The S&P/ ASX 200 (ASX: XJO) has retreated around 10% since the August profit reporting season with some of the biggest fallers being the popular growth shares that trade on high multiples of trailing or estimated future profits.
For example, the likes of Treasury Wine Estates Ltd (ASX: TWE), Carsales.com Ltd (ASX: CAR) and Reliance Worldwide Corporation Ltd (ASX: RWC) have all fallen heavily as investors take profits or sell in anticipation of further share price falls.
Another favoured growth business of ASX sharemarket investors, REA Group Limited (ASX: REA) has fallen close to 25% since hitting share price highs above $93 in August 2018.
Today REA shares change hands for just $71.95 as investors worry about a couple of issues.
First, is the general sell-off in growth shares as rising interest rates in the US threaten the net present values of stocks as calculated by Wall Street or other professionals.
A factor more specific to REA Group is probably Australia's falling property prices over the past 12 months.
In Sydney and Melbourne, for example, house prices are reported to have dropped between 5%-7% over the past year.

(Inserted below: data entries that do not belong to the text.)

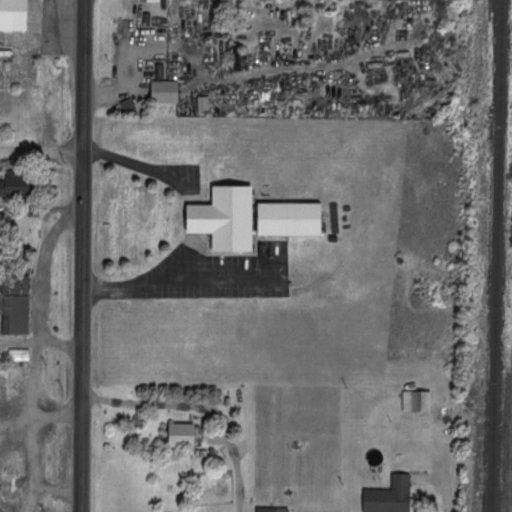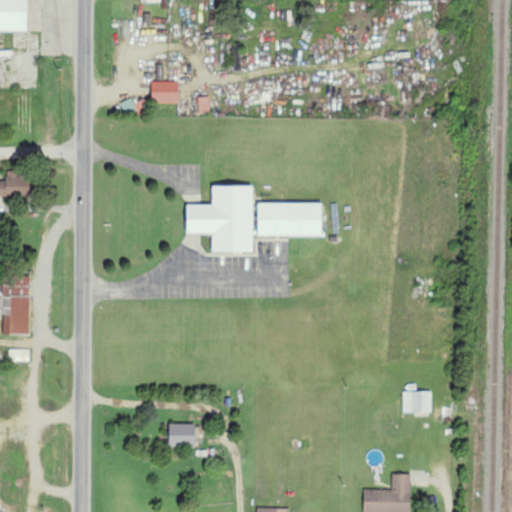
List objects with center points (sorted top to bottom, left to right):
building: (14, 15)
road: (131, 86)
building: (165, 92)
building: (204, 104)
building: (129, 107)
road: (42, 148)
building: (15, 185)
building: (227, 218)
building: (291, 218)
road: (82, 255)
railway: (498, 256)
building: (17, 304)
building: (19, 355)
building: (418, 401)
road: (204, 406)
building: (183, 434)
road: (446, 483)
building: (390, 496)
building: (273, 510)
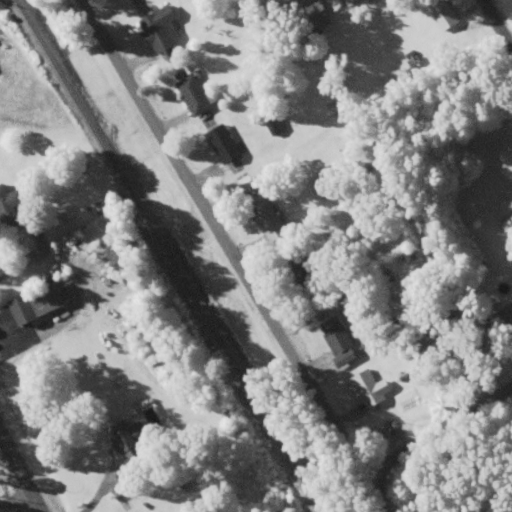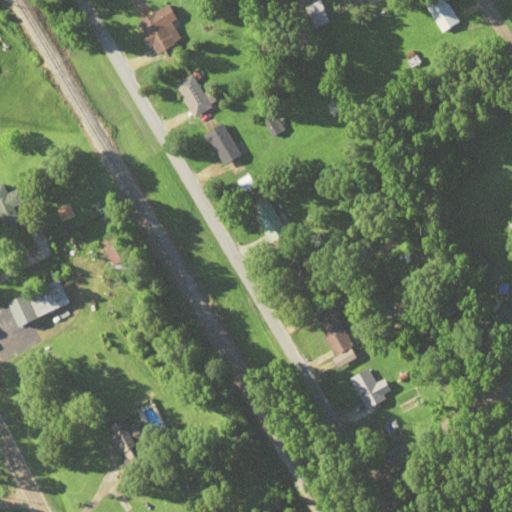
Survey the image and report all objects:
building: (316, 14)
building: (443, 14)
building: (163, 29)
building: (195, 95)
building: (223, 144)
building: (326, 187)
building: (10, 207)
building: (268, 220)
road: (219, 228)
building: (511, 228)
building: (117, 253)
railway: (169, 256)
road: (493, 261)
building: (297, 271)
building: (39, 304)
building: (505, 320)
building: (335, 336)
building: (369, 389)
building: (127, 444)
road: (18, 476)
road: (384, 481)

Falling house prices are not necessarily a negative for the operator of realestate.com.au however, the tougher it is for vendors to sell the more likely they are to spend on additional products that REA Group offers.
For example, a key profit driver (aside from listing volumes) for REA Group is "depth listings" which promote a property for sale or rent over other properties in return for extra fees.
In a strong property market vendors are likely to find a buyer without additional spending on product support, but the weak market means REA Group may continue to profit from a greater sale of depth listings over the six months to December 31, 2018.
It also possesses a strong competitive position in that its only real rival is Domain Holdings Australia Ltd (ASX: DHG) that is still majority owned by Fairfax Media Limited (ASX: FXJ). Therefore REA Group looks well positioned relative to industrial shares that exist in far more competitive sectors.
It is also moving into mortgage broking services in an attempt to diversify its revenue and profit streams. Meanwhile, REA Group also has interests in leading property websites in the U.S, Malaysia, Hong Kong and India.
In FY 2018 it paid total dividends of $1.09 per share on earnings of $2.12 per share, which means it has plenty of free cash flow left over to reinvest in growth opportunities.
At the start of 2006 REA Group shares sold for just $2.70 which means it's up 26x in around eleven-and-a-half years. Therefore the recent share price falls could be just a small blip on what remains a long-term growth trajectory thanks to the high-quality nature of the business and its staff. Management is due to report first-quarter results on November 8, 2018.